Drug against shock


(57) Abstract:

Developed the drug against shock polydisulfide Gallic acid. The drug is more effective than used in practice contrical. table 1.

The invention relates to biology and medicine and relates to a medicinal product that protects from shock.

Known use as antishock drugs plasmaatomic solutions, promedol, droperidola, dopamine, and Talamone. But when the shock is observed when the drugs are administered in large enough doses and do not provide a high survival rate.

Closest to the invention on the effectiveness of actions is used as antishock drug kontrikala.

The problem to which the invention is directed, is the extension of the range of funds with antishock effect and higher efficiency compared to the prototype.

The problem is solved by the use as an anti-shock tool polydisulfide Gallic acid of the formula I


where n = 12 to 16.

Polydisulfide Gallic acid obtained by condensation of Gallic acid with odnomerno dried o-, m-, p-xylene and with vigorous stirring, 13.5 g (8.1 oz) odnoklasniki sulfur within 15 - 20 min, then heated the reaction mass at 110 - 120oC to complete the termination of allocation of hydrogen chloride. At the end of the reaction the precipitate of polysulfide Gallic acid is filtered off, washed with o-, m-, p-xylene and then with water until a negative reaction to chlorine ion. The synthesis time is 30 hours; exit 92 - 95%. TPL= 260 - 262oC with decomposition. A reaction scheme II:

< / BR>
Polydisulfide Gallic acid - substance light yellow color.

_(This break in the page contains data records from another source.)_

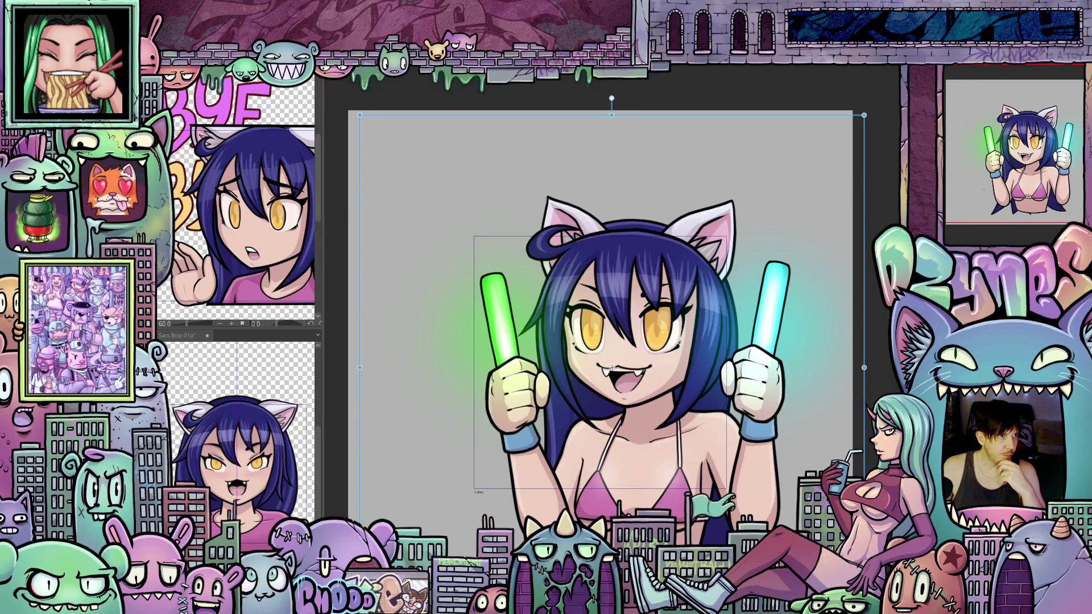
pyautogui.moveTo(612, 368)
pyautogui.mouseDown()
pyautogui.moveTo(600, 345)
pyautogui.moveTo(575, 380)
pyautogui.mouseUp()
pyautogui.moveTo(590, 520); pyautogui.dragTo(583, 532)
pyautogui.moveTo(564, 386)
pyautogui.mouseDown()
pyautogui.moveTo(599, 340)
pyautogui.moveTo(612, 367)
pyautogui.mouseUp()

Found, wt.%: C 38,60; H 1,33; S 24,59.

Calculated, wt.%: C 36,21; H 1,72; S 27,59.

Mol. mass (cryoscopy in diphenyl) found 3600.

Infrared absorption spectrum ( cm-1): 480-S-S-,

870-C-H - pentamidine benzene;


1480-benzene ring;


3300-OH polymer.

Antishock effect of polydisulfide Gallic acid tested in the laboratory, experiments are performed on 40 rats "Wistar" weighing 200 - 250 g To simulate the shock applied by the imposition of a tight tourniquet on the hind limbs of rats for a period of 6 hours drug injected intraperitoneally immediately before the removal of the tourniquet.

Characteristics of drugs in the antishock efficiency are presented in table illustrating the status of the rats at various times after removal of the tourniquet.

It is established that the proposed tool increases their life expectancy by 20 - 30% compared with the action antishock drug-kontrikala, i.e. it has a more pronounced antishock effect compared to the prototype.

Polydisulfide Gallic acid by antishock action exceeds contrical and has an antioxidant effect (inhibits the oxidation of lipids) that can be used in conditions of experimental clinic for the correction of various pathological conditions involving shock body conditions of the animals, and with the permission of the pharmacological Committee in humans, particularly during ischemia associated with shock.